Pohl: Auf jeden Fall - und zwar von Anfang an. Da ziehe ich noch im Nachhinein meinen Hut vor Helene Zeller, die den ADFC Memmingen damals mit einer Handvoll Gleichgesinnter gegründet hat. Dazu kamen viele andere Aktive, die sich verkehrspolitisch engagiert haben. Viele Briefwechsel und Zeitungsausschnitte belegen das. Ich bin überzeugt davon, dass der Stellenwert des Fahrrads seitdem unheimlich gestiegen ist. Früher war das Rad das Verkehrsmittel der Armen, heuteist es das der Intelligenten.
Welche konkreten Erfolge können Sie verbuchen?
Pohl: Ich denke da etwa an die Umwandlung von Buxacher und Augsburger Straße in Fahrradstraßen oder die roten Radweg-Markierungen. Es wurden Einbahnstraßen für Radfahrer geöffnet oder Gefahrenstellen entschärft, wie etwa am Westertor der Übergang vom Radweg auf die Straße. Auch die Bahnunterführung an der Augsburger Straße war eine Maßnahme, an der der ADFC intensiv beteiligt war.
Aber es gibt doch bestimmt noch einiges zu tun?
Pohl: In einem Mängelkatalog, den wir zusammen mit der Polizei regelmäßig erstellen, sind die Stellen verzeichnet, die verbessert werden müssen. Wir hatten vor zwei Jahren eine Fahrradverkehrsschau zusammen mit Vertretern von Tiefbau- und Straßenverkehrsamt, bei der wir diese Stellen begutachtet haben. Danach wurde manches verbessert, aber es gibt auch noch ein paar Dinge, die nicht erledigt sind.
Zum Beispiel?
Pohl: Ein Beispiel ist die Radwegführung von Trunkelsberg nach Memmingen, bei der die Radfahrer nach links durch die Unterführung geleitet werden anstatt nach rechts über die Papiermühle. An anderen Stellen, wie etwa der viel zu schmalen Kurve am Radweg durch die Luitpold-Unterführung, gestalten sich die Lösungen schwieriger. Manchmal gibt es auch keine befriedigende Lösung, wie in der Oberbrühlstraße, wo ein Radweg wichtig wäre, aber nicht möglich ist.

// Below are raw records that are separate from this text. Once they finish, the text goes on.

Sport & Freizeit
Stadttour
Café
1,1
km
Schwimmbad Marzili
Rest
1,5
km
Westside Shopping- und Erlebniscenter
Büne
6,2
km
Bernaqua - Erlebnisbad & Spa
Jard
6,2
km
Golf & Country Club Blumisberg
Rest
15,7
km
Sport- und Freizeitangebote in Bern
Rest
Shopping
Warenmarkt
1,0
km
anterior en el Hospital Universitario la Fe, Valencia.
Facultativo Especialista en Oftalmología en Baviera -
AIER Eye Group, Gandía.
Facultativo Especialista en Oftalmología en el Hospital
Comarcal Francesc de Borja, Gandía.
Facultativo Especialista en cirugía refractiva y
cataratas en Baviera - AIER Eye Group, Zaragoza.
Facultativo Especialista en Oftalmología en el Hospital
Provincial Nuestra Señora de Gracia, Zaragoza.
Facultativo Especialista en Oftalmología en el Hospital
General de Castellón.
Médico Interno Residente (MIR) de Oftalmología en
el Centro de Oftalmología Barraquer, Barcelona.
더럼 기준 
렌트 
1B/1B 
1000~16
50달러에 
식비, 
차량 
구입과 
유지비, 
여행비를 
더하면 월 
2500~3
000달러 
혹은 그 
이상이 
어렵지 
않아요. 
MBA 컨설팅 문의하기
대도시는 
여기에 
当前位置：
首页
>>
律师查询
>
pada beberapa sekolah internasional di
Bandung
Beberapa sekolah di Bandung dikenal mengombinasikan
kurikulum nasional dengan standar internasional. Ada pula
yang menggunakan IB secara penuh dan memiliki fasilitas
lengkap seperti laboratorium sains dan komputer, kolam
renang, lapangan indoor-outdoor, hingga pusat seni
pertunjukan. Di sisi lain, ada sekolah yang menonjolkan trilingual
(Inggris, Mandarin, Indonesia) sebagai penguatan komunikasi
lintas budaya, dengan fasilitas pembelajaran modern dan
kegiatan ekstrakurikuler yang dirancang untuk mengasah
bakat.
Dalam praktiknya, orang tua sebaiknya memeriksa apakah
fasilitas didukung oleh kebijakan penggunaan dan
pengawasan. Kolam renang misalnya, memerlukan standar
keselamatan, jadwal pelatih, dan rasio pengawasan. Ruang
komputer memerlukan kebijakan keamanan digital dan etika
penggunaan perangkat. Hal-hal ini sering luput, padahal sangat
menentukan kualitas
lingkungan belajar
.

Das hört sich alles nach langwierigen Verhandlungen an.
Pohl: Verkehrspolitik braucht einen langen Atem, aber wir lassen uns nicht unterkriegen. Die Zusammenarbeit mit der Stadt ist wirklich gut, aber in der Umsetzung würde man sich manchmal mehr Tempo wünschen. Leider hat der ADFC keinen Sitz im Verkehrsbeirat, denn unser Wissen und unsere Erfahrungen könnten sicher bei manchen Entscheidungen hilfreich sein.
Und wie steht der ADFC zur Helmpflicht für Radler?
Pohl: Wir begrüßen das jüngste Urteil des Bundesgerichtshofs vom 17. Juni sehr, das Tragen eines Helms muss der freie Wille jedes Einzelnen bleiben. Die Sicherheit von Radlern liegt nicht am Helm, viel wichtiger sind eine gut gepflegte, sichere Rad-Infrastruktur und vorausschauende, rücksichtsvolle Verkehrsteilnehmer. Das gilt für alle: Autofahrer, Radfahrer und Fußgänger.